[Start of section]

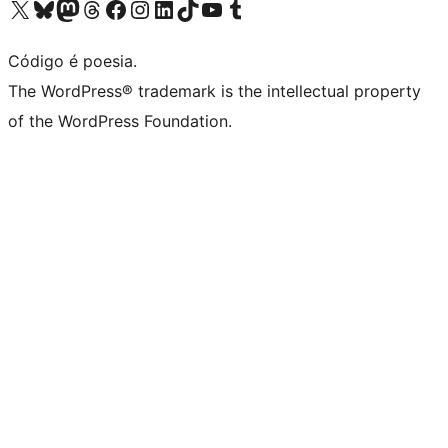
Acessar nossa conta do X (antigo Twitter)
Acessar nossa conta do Bluesky
Acessar nossa conta do Mastodon
Acessar nossa conta do Threads
Acessar nossa página do Facebook
Acessar nossa conta do Instagram
Acessar nossa conta do LinkedIn
Acessar nossa conta do TikTok
Acessar nosso canal do YouTube
Acessar nossa conta no Tumblr
Código é poesia.
The WordPress® trademark is the intellectual property
of the WordPress Foundation.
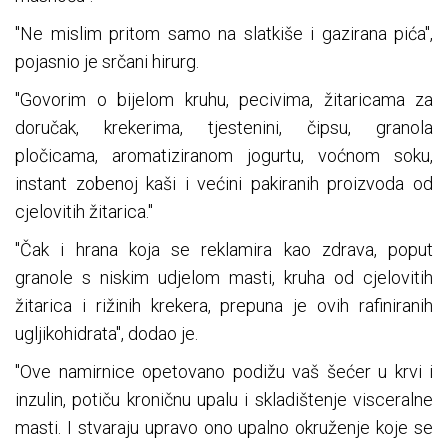
"Ne mislim pritom samo na slatkiše i gazirana pića",
pojasnio je srčani hirurg.
"Govorim o bijelom kruhu, pecivima, žitaricama za
doručak, krekerima, tjestenini, čipsu, granola
pločicama, aromatiziranom jogurtu, voćnom soku,
instant zobenoj kaši i većini pakiranih proizvoda od
cjelovitih žitarica."
"Čak i hrana koja se reklamira kao zdrava, poput
granole s niskim udjelom masti, kruha od cjelovitih
žitarica i rižinih krekera, prepuna je ovih rafiniranih
ugljikohidrata", dodao je.
"Ove namirnice opetovano podižu vaš šećer u krvi i
inzulin, potiču kroničnu upalu i skladištenje visceralne
masti. I stvaraju upravo ono upalno okruženje koje se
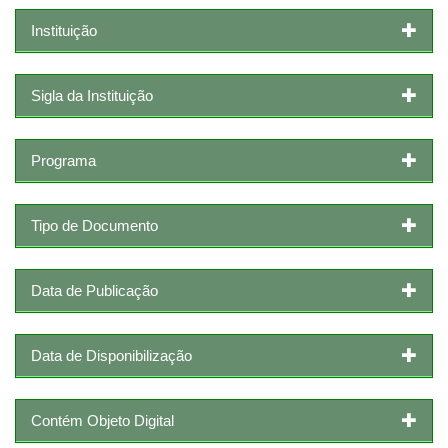
Instituição
Sigla da Instituição
Programa
Tipo de Documento
Data de Publicação
Data de Disponibilização
Contém Objeto Digital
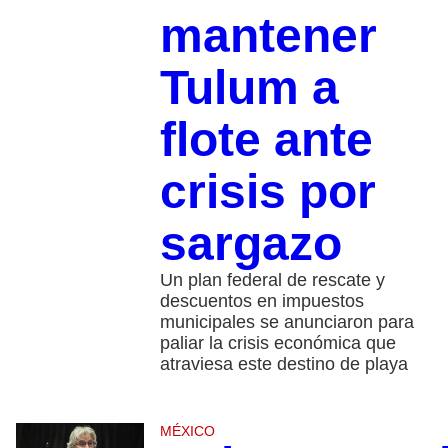
mantener
Tulum a
flote ante
crisis por
sargazo
Un plan federal de rescate y
descuentos en impuestos
municipales se anunciaron para
paliar la crisis económica que
atraviesa este destino de playa
MÉXICO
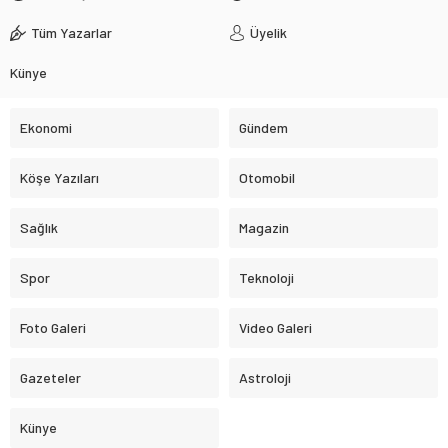
Tüm Yazarlar
Üyelik
Künye
Ekonomi
Gündem
Köşe Yazıları
Otomobil
Sağlık
Magazin
Spor
Teknoloji
Foto Galeri
Video Galeri
Gazeteler
Astroloji
Künye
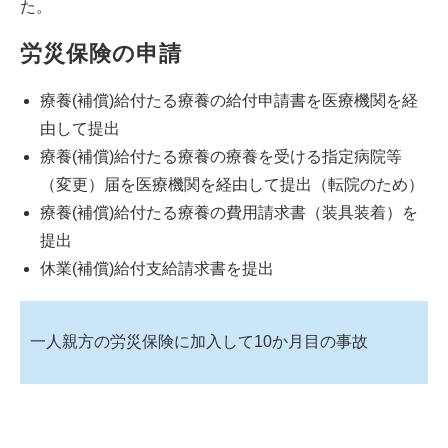
た。
労災保険の申請
療養(補償)給付たる療養の給付申請書を医療機関を経
由して提出
療養(補償)給付たる療養の療養を受ける指定病院等
（変更）届を医療機関を経由して提出（転院のため）
療養(補償)給付たる療養の費用請求書（装具装着）を
提出
休業(補償)給付支給請求書を提出
一人親方の労災保険に加入して10か月目の事故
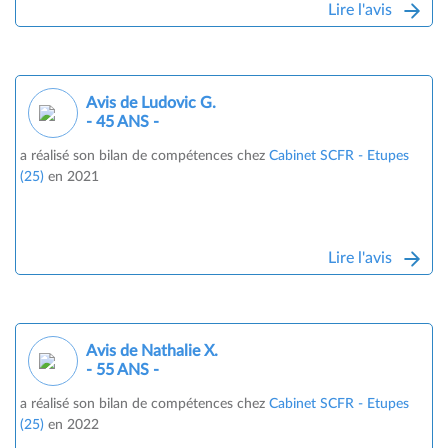
Lire l'avis
Avis de Ludovic G.
- 45 ANS -
a réalisé son bilan de compétences chez
Cabinet SCFR - Etupes
(25)
en 2021
Lire l'avis
Avis de Nathalie X.
- 55 ANS -
a réalisé son bilan de compétences chez
Cabinet SCFR - Etupes
(25)
en 2022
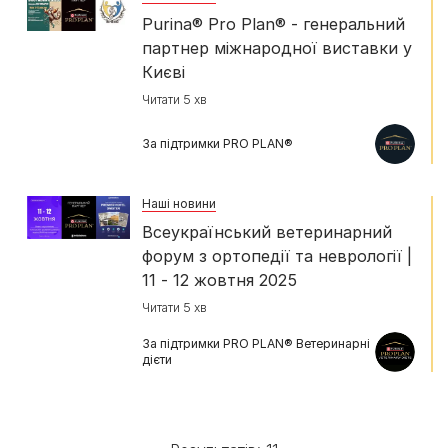
Purina® Pro Plan® - генеральний
партнер міжнародної виставки у
Києві
Читати 5 хв
За підтримки PRO PLAN®
Наші новини
Всеукраїнський ветеринарний
форум з ортопедії та неврології |
11 - 12 жовтня 2025
Читати 5 хв
За підтримки PRO PLAN® Ветеринарні
дієти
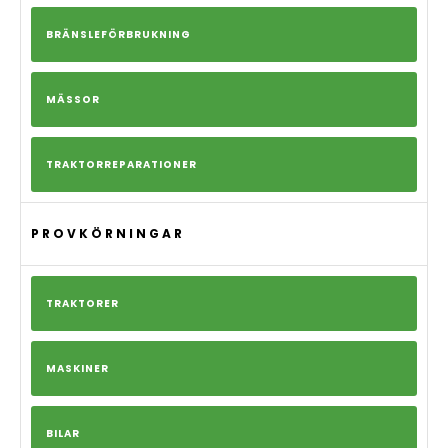
BRÄNSLEFÖRBRUKNING
MÄSSOR
TRAKTORREPARATIONER
PROVKÖRNINGAR
TRAKTORER
MASKINER
BILAR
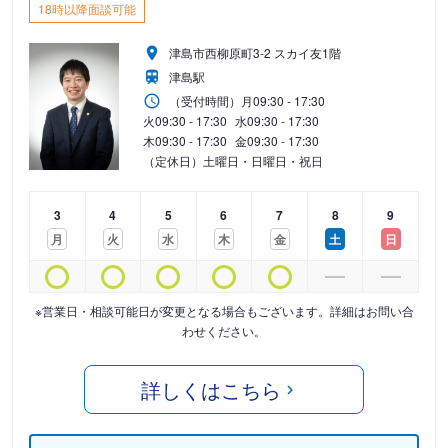
18時以降面談可能
津島市西柳原町3-2 スカイ友1階
津島駅
（受付時間）
月
09:30 - 17:30
火
09:30 - 17:30
水
09:30 - 17:30
木
09:30 - 17:30
金
09:30 - 17:30
（定休日）土曜日・日曜日・祝日
3
4
5
6
7
8
9
月
火
水
木
金
土
日
※営業日・相談可能日が変更となる場合もございます。詳細はお問い合
わせください。
詳しくはこちら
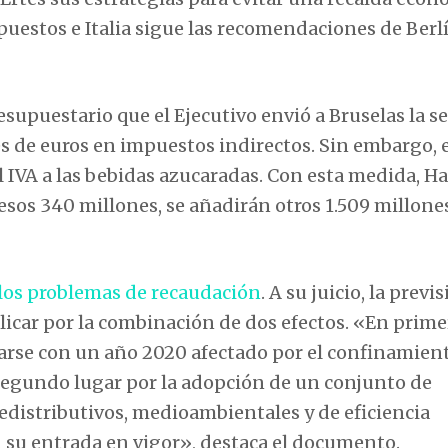
mpuestos e Italia sigue las recomendaciones de Berl
resupuestario que el Ejecutivo envió a Bruselas la 
es de euros en impuestos indirectos. Sin embargo, 
 IVA a las bebidas azucaradas. Con esta medida, H
esos 340 millones, se añadirán otros 1.509 millones
los problemas de recaudación
. A su juicio, la previ
icar por la combinación de dos efectos. «En primer
rarse con un año 2020 afectado por el confinamien
 segundo lugar por la adopción de un conjunto de
redistributivos, medioambientales y de eficiencia
 su entrada en vigor», destaca el documento.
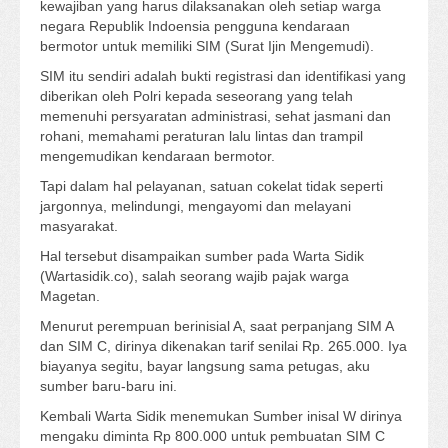
kewajiban yang harus dilaksanakan oleh setiap warga
negara Republik Indoensia pengguna kendaraan
bermotor untuk memiliki SIM (Surat Ijin Mengemudi).
SIM itu sendiri adalah bukti registrasi dan identifikasi yang
diberikan oleh Polri kepada seseorang yang telah
memenuhi persyaratan administrasi, sehat jasmani dan
rohani, memahami peraturan lalu lintas dan trampil
mengemudikan kendaraan bermotor.
Tapi dalam hal pelayanan, satuan cokelat tidak seperti
jargonnya, melindungi, mengayomi dan melayani
masyarakat.
Hal tersebut disampaikan sumber pada Warta Sidik
(Wartasidik.co), salah seorang wajib pajak warga
Magetan.
Menurut perempuan berinisial A, saat perpanjang SIM A
dan SIM C, dirinya dikenakan tarif senilai Rp. 265.000. Iya
biayanya segitu, bayar langsung sama petugas, aku
sumber baru-baru ini.
Kembali Warta Sidik menemukan Sumber inisal W dirinya
mengaku diminta Rp 800.000 untuk pembuatan SIM C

[End of section]

What you need to do: What must be output is the exact run of lines from the one holding "津島市西柳原町3-2 スカイ友1階" through the end of the entries above, both ends included, minus the pictures.

Answer to the exercise:
津島市西柳原町3-2 スカイ友1階
津島駅
（受付時間）
月
09:30 - 17:30
火
09:30 - 17:30
水
09:30 - 17:30
木
09:30 - 17:30
金
09:30 - 17:30
（定休日）土曜日・日曜日・祝日
3
4
5
6
7
8
9
月
火
水
木
金
土
日
※営業日・相談可能日が変更となる場合もございます。詳細はお問い合
わせください。
詳しくはこちら
mpuestos e Italia sigue las recomendaciones de Berl
resupuestario que el Ejecutivo envió a Bruselas la 
es de euros en impuestos indirectos. Sin embargo, 
 IVA a las bebidas azucaradas. Con esta medida, H
esos 340 millones, se añadirán otros 1.509 millones
los problemas de recaudación
. A su juicio, la previ
icar por la combinación de dos efectos. «En primer
rarse con un año 2020 afectado por el confinamien
 segundo lugar por la adopción de un conjunto de
redistributivos, medioambientales y de eficiencia
 su entrada en vigor», destaca el documento.
kewajiban yang harus dilaksanakan oleh setiap warga
negara Republik Indoensia pengguna kendaraan
bermotor untuk memiliki SIM (Surat Ijin Mengemudi).
SIM itu sendiri adalah bukti registrasi dan identifikasi yang
diberikan oleh Polri kepada seseorang yang telah
memenuhi persyaratan administrasi, sehat jasmani dan
rohani, memahami peraturan lalu lintas dan trampil
mengemudikan kendaraan bermotor.
Tapi dalam hal pelayanan, satuan cokelat tidak seperti
jargonnya, melindungi, mengayomi dan melayani
masyarakat.
Hal tersebut disampaikan sumber pada Warta Sidik
(Wartasidik.co), salah seorang wajib pajak warga
Magetan.
Menurut perempuan berinisial A, saat perpanjang SIM A
dan SIM C, dirinya dikenakan tarif senilai Rp. 265.000. Iya
biayanya segitu, bayar langsung sama petugas, aku
sumber baru-baru ini.
Kembali Warta Sidik menemukan Sumber inisal W dirinya
mengaku diminta Rp 800.000 untuk pembuatan SIM C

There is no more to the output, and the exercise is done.